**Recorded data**
++++++++++

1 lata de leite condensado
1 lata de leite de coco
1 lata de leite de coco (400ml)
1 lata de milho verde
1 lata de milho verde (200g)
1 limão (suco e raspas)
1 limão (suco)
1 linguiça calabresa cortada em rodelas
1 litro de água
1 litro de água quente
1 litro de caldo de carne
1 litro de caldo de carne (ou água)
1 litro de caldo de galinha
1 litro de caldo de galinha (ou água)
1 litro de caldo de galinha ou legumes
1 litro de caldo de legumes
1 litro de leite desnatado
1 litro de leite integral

++++++++++

**Work instruction**
Exactly the lines from the one with "1 limão (suco e raspas)" through the end of the entries, both included, should be written out, and no others.

**Result**
1 limão (suco e raspas)
1 limão (suco)
1 linguiça calabresa cortada em rodelas
1 litro de água
1 litro de água quente
1 litro de caldo de carne
1 litro de caldo de carne (ou água)
1 litro de caldo de galinha
1 litro de caldo de galinha (ou água)
1 litro de caldo de galinha ou legumes
1 litro de caldo de legumes
1 litro de leite desnatado
1 litro de leite integral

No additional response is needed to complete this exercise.